By Heidi Stevens Chicago Tribune
WWR Article Summary (tl;dr) Heidi Stevens beautifully reflects on the ugly scandal regarding college admissions, saying, "It feels harder and harder to help kids grasp that where they've been accepted doesn't measure their human value or their human potential."
Where did we veer so spectacularly off-course when it comes to the entire point of college?
How did we arrive at a day when celebrities and CEOs are being charged with bribing and cheating to get their kids into elite schools?
What does it mean when 32 defendants, including actresses Felicity Huffman and Lori Loughlin (Aunt Becky from "Full House"?!), stand accused of crimes that include bribing exam administrators to let other students take their kids' tests, paying exam administrators to give their kids the test answers, bribing coaches to lie and label their kids athletic recruits, even if their kids never played the sport they were "recruited" to play?
And what in the world are our kids to make of all this?
Particularly the high school seniors waiting, wondering, anxiously, for the college acceptance letters that are just starting to trickle in?
That the system is rigged? That it possibly always has been?
I'm guessing a lot of them, though, will see something else at play.
I'm guessing a lot of kids, especially high school seniors, are well aware that all too often, this culture conflates prestige and self-worth. As if one is linked to the other. As if one is predicated on the other.
I'm guessing a lot of them know their own high schools send out well-meaning emails to their well-meaning parents, coaching us on how to help them navigate the rejection and disappointment of hearing "no" from their dream school(s).
I'm guessing a lot of them suspect their parents are the ones who'll need help navigating the rejection and disappointment.
I wish we grown-ups did a better job of teasing apart prestige and self-worth, particularly when it comes to college.
Maybe this scandal is our moment.
I don't mean to take anything away from a student who dreams big, who sweats the small stuff, who takes the AP classes, who studies hard and aces exams and preps like crazy to get into a dream school. An elite school.
I don't begrudge any parents who cheer those students on, sweating and working and believing alongside them.
That's a beautiful model.
It's not the only model.
It feels harder and harder to help our kids understand that.
It feels harder and harder to frame college as the beginning of something, not the end result.
It feels harder and harder to help kids grasp that where they've been accepted doesn't measure their human value or their human potential.
Super wealthy folks lying and scheming to get their kids into Yale and Georgetown doesn't help.
I think we need to be louder and clearer about all of this.
Here's what I want seniors, all college-minded kids, really, to hear above the white noise of college acceptance letters and a prestige/self-worth-conflating culture and Aunt Becky.
College is a feast.
You fill your mind with ideas and you just keep getting hungrier. You binge on new philosophies. You try on new personalities. You fall in love with new friends, new books, new buildings, new partners. You get your heart broken. You keep going. You grow.

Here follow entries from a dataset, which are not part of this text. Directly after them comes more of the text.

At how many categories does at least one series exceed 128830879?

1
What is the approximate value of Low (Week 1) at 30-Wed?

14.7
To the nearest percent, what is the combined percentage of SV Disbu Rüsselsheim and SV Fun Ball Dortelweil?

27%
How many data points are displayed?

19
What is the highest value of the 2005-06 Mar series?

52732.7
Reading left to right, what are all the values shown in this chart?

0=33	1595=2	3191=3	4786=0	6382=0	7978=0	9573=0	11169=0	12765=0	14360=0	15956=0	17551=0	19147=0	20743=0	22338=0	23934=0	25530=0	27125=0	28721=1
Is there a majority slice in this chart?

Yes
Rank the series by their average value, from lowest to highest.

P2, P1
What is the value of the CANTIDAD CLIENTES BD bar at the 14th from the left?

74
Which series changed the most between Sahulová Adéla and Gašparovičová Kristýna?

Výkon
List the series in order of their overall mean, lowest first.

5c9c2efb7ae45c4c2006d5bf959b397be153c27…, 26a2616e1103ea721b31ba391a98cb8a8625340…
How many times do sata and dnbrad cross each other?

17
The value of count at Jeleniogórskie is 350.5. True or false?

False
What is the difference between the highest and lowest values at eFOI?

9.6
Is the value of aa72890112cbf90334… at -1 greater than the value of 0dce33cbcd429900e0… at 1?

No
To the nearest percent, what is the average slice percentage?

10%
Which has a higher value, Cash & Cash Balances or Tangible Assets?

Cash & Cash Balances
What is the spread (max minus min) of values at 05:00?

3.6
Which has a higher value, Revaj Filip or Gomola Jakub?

You're away from your old life. Even if you don't go far, geographically, you're a world away from what mattered in high school. How you were measured in high school. Who you wanted to be in high school.
You're learning, one day at a time, what the rest of your life will call for. The stuff you learn from your major, sure. But also: Showing up prepared and on time. Living up to your word. When to say yes. When to say no. What sort of human you want to be.
College doesn't define you. College shapes you. College takes the high school you and molds it into a grown-up you. But the key component there is you. Your ideas. Your work. Your voice. You bring all of those things to college, and college helps you figure out what to do with them.
The buildings don't have to be covered in ivy. The alums don't have to include former presidents. The name doesn't have to impress your parents or your high school classmates.
I say this all not to downplay the achievements of kids who are headed to the Ivy Leagues. That's a phenomenal accomplishment worthy of much celebrating.
But it's not the only way. It's not the only path to success. It's certainly not the only path to happiness.
You can find happiness and success, not to mention brilliance and inspiration and lifelong friendships and mind-blowing authors and really good art and really bad coffee, on thousands of college campuses.
The key ingredient is you. What you bring. Who you are when you get there. Who you are when you leave. You matter most in this equation.